France
Take advantage of the bus trips from the Avignon coach company Lieutaud, who will take you on day outings to the Camargue, the Luberon, Chateauneuf du Pape and the Pont du Gard.
Take care though. We were carried away by the Pont du Gard and walked right across the valley to photograph the viaduct from above. We well and truly had red faces when the driver had to come to find us. We hadn't been paying sufficient attention to our French listening and thought we had an hour for the stop, rather than the half hour that the driver had requested.
I think we understood the odd "les Anglais," though, as we re-entered the coach!
While in Avignon, hire a car and head east to Mont Ventoux, 'the giant of Provence'.
The weird lunar landscape at the summit is not to be missed, just watch out for the strong winds and the heat!
Hire a car and drive to Grasse, the heart of the perfume industry. The 3 hour drive through stunning scenery is lovely; the perfume museum quirky and interesting and the perfume shops irresistable. At the right time of year, the yellow Mimosa delights the eye and the nose!
Don't bother going on a tour of the Palais des Papes, the most interesting bits you can see from the outside.
If you remember "Sur le pont", Hurry down to Avignon. A warm welcome there you'll find, plenty sights to fill your mind.
Relax at Hotel Maganeraie, after a rather busy day. This 15th century papal mansion has all mod cons you could imagine, wonderful food excellent wine and you'll want to return another time.
Stunning restored village house just outside of Avignon. Sit all day in the garden and dip in the beautiful stone pool when you've tired of sightseeing.

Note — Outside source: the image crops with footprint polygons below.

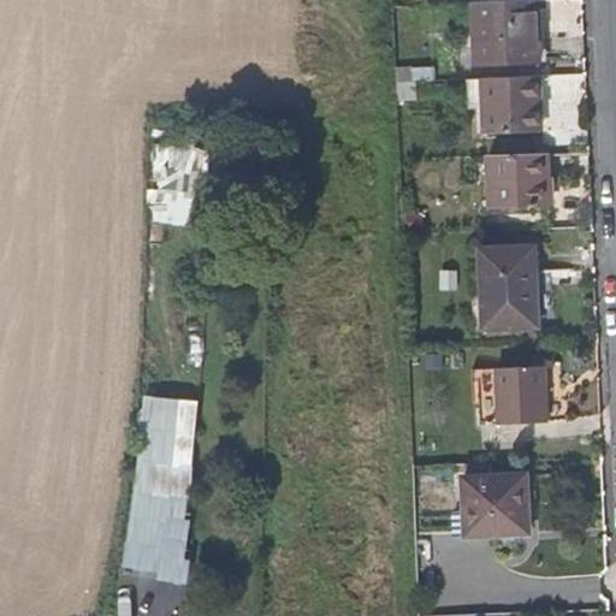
[(542,60),(539,0),(511,0),(475,1),(474,3),(478,63),(542,60)]
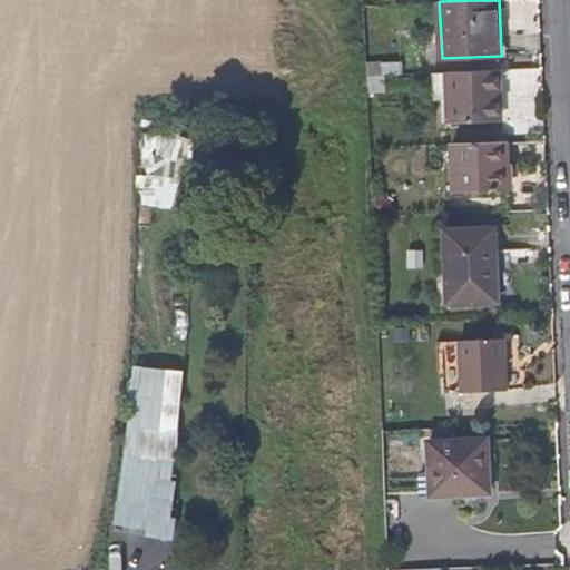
[(500,121),(498,91),(540,89),(539,70),(474,71),(433,74),(434,101),(448,100),(449,124),(500,121)]
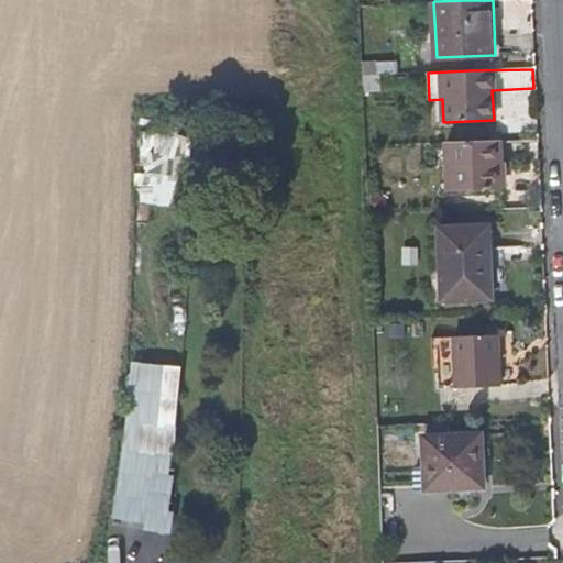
[(382,88),(381,75),(361,76),(361,89),(382,88)]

My girlfriend and I just came from a wonderful trip to the south of France. Our recommendation: get away from the coast and drive from Cannes to Avignon.
You will encounter the Gorges du Verdon and end up in a little village of Moustiers Sainte Marie. Try the Restaurant Les Santons. It has the most wonderful food, a chef who cares about what he cooks and is very romantic. It is much better than Alain Ducasse's La Bastide.

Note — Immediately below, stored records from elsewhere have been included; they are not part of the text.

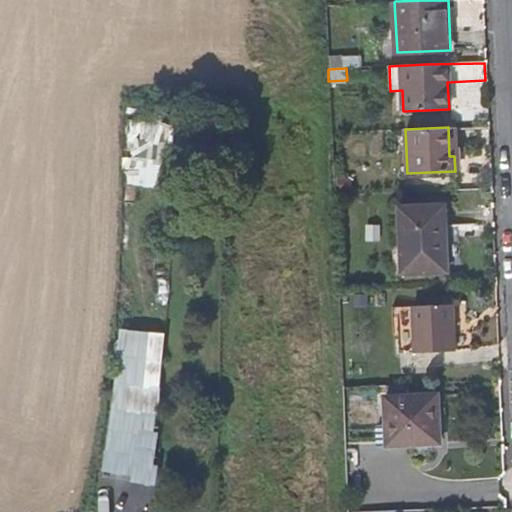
[(129,172),(160,173),(162,142),(131,140),(129,172)]
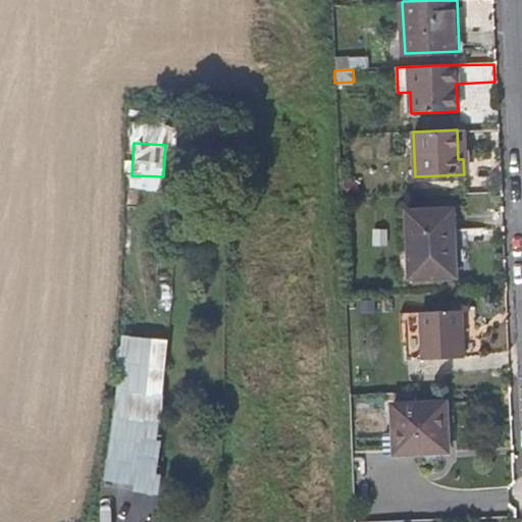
[(450,241),(448,207),(421,208),(404,209),(406,253),(408,277),(455,275),(453,240),(450,241)]
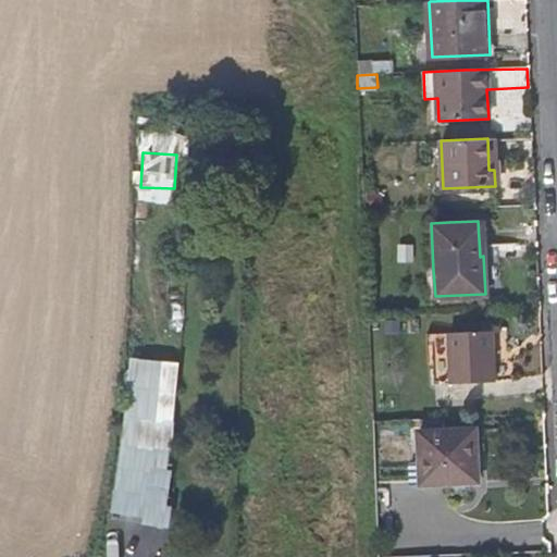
[(492,367),(491,331),(430,334),(431,355),(432,384),(448,384),(448,379),(450,378),(450,384),(493,382),(492,367)]
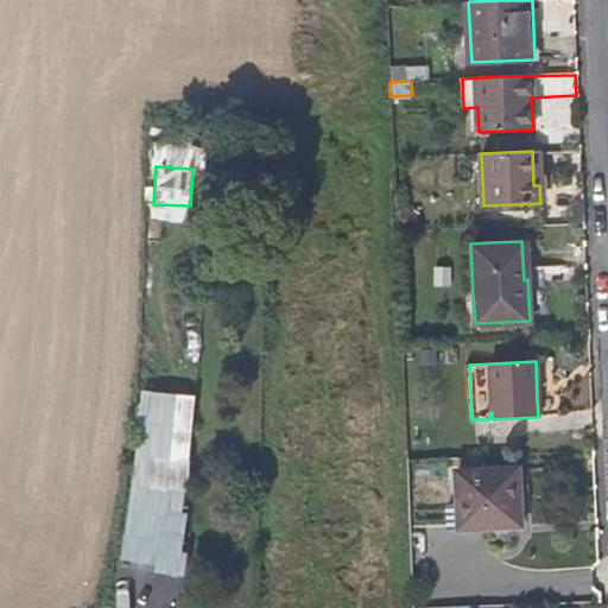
[(132,483),(168,488),(176,429),(140,424),(132,483)]
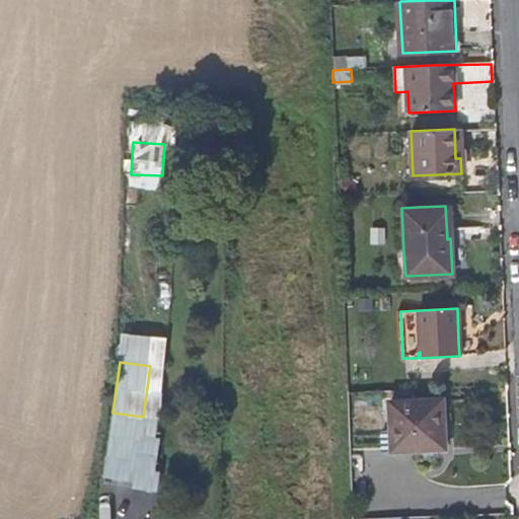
[(446,450),(443,400),(410,401),(389,402),(391,453),(446,450)]
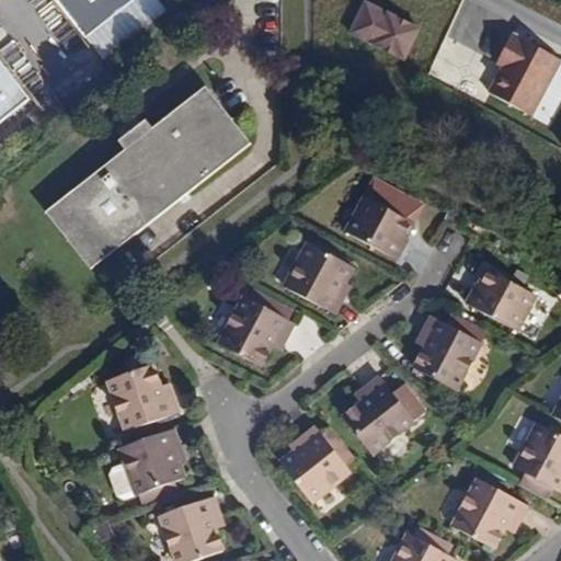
[(56,0),(83,36),(128,0),(56,0)]
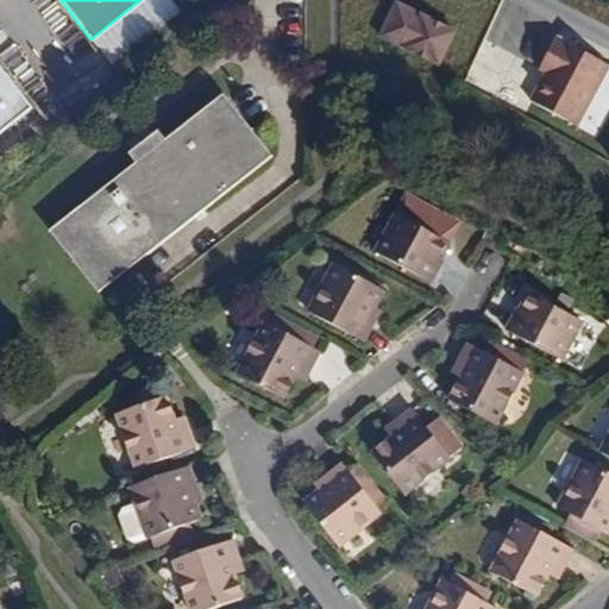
[(458,31),(399,2),(383,36),(441,64),(458,31)]
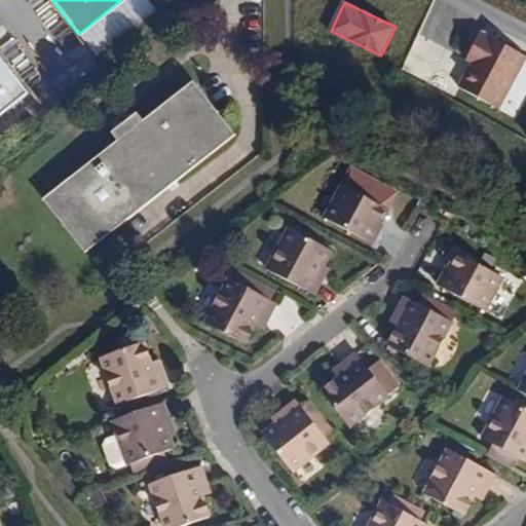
[(525,65),(525,58),(485,34),(470,61),(475,64),(461,88),(500,111),(525,65)]
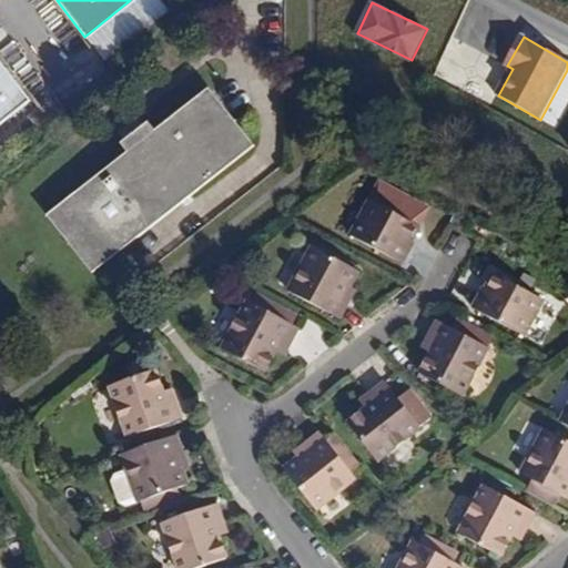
[(0,62),(0,120),(28,99),(0,62)]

Take a day trip to Gigondas from Avignon. Everyone raves about Chateauneuf du Pape. This is much better. They have a tasting room in the village. Try their wines from 1999 to 2003 for the best. You will not resist taking a few bottles back.
www.gourmetvoyageurs.com/country-pages/pages-france/provence/santons.html
Map: tinyurl.com/3ckv2m
Roussillon is one of the most beautiful villages in Provence and for that reason it is often crowded with tourists - but go towards the late afternoon when they've all gone and it's your beauty to behold.

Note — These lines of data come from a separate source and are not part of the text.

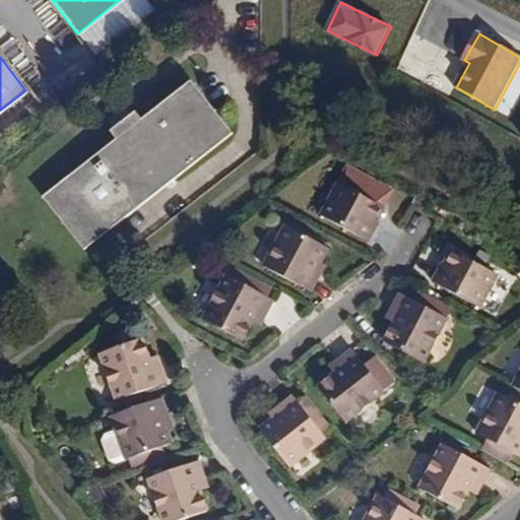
[(114,136),(41,194),(83,248),(232,130),(188,78),(138,116),(132,110),(109,129),(114,136)]
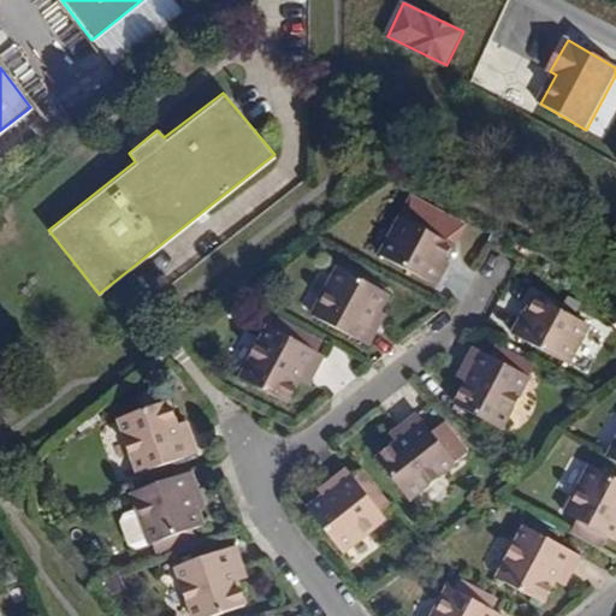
[(455,247),(403,217),(380,254),(436,285),(445,268),(443,267),(455,247)]
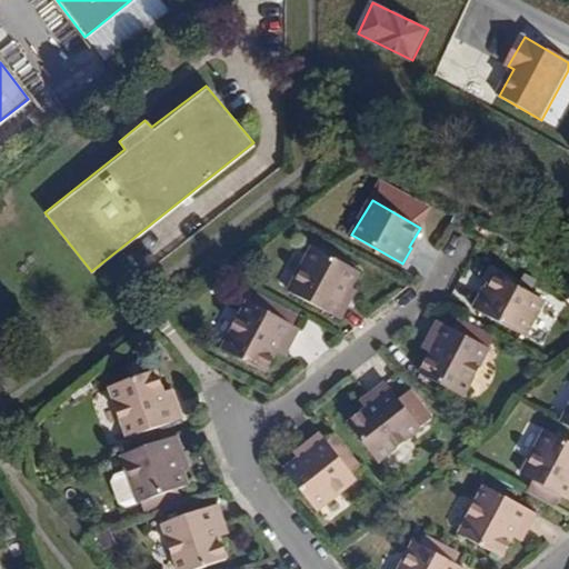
[(360,271),(316,246),(289,290),(341,319),(352,301),(346,297),(351,287),(360,271)]
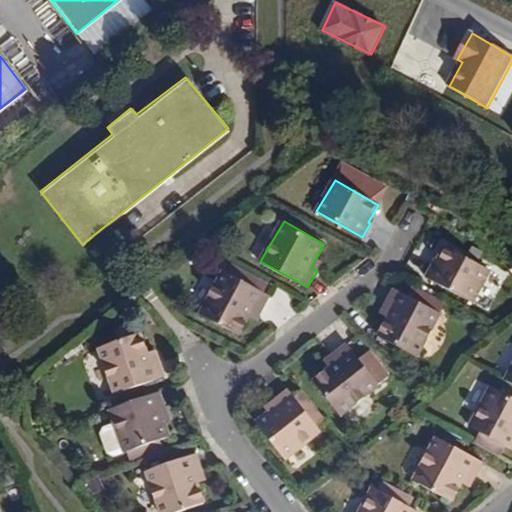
[(492,271),(448,246),(438,263),(436,262),(428,276),(475,302),(492,271)]
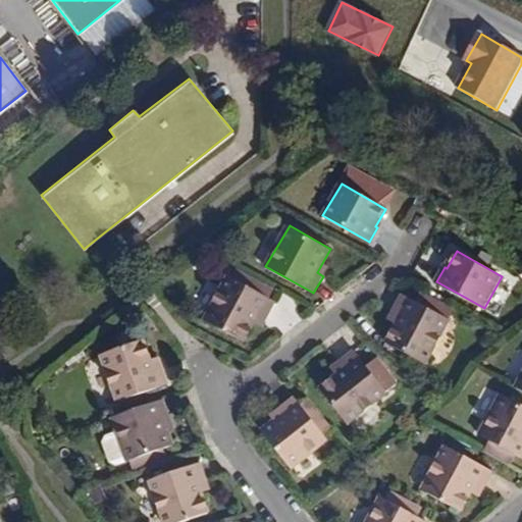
[(328,267),(322,263),(317,272),(323,276),(328,267)]
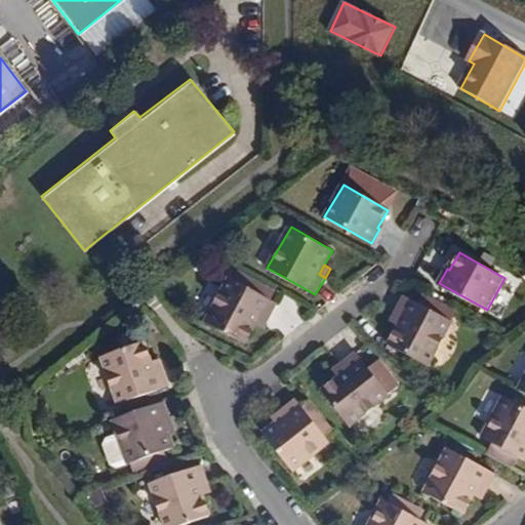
[(235,279),(232,278),(206,321),(245,344),(255,325),(260,317),(269,320),(279,305),(273,301),(255,291),(260,284),(239,272),(235,279)]
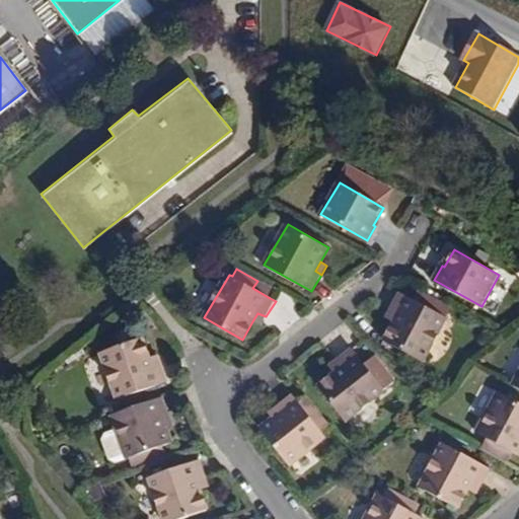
[(275,291),(257,281),(252,288),(270,298),(275,291)]
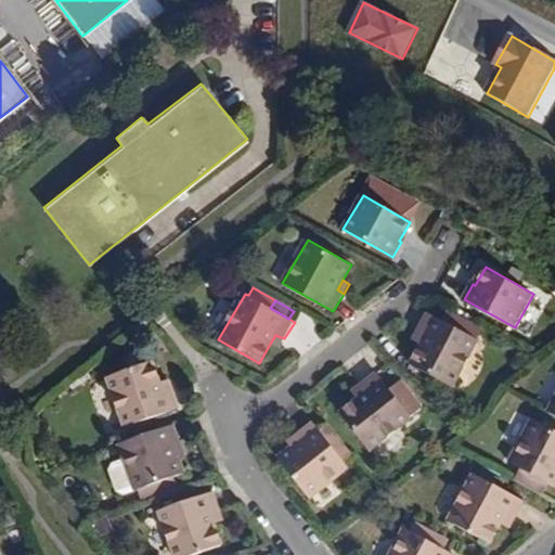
[(434,312),(424,331),(433,336),(428,345),(416,364),(457,387),(482,340),(434,312)]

The numerous craft shops, art galleries and friendly cafes bestow life and atmosphere to a village which is frequented by artists who are attracted to the light of sunset glistening on the famous ochre-built houses and church tower.
The ochre quarries outside Rousillon have been eroded by the wind into weird and wonderful shapes.
Rousillon lies 7 miles to the east of Avignon, deep within the Luberon valley. No public transport goes anywhere near the village so you really need your own car to get there (take the Cavaillon exit off the A7 motorway).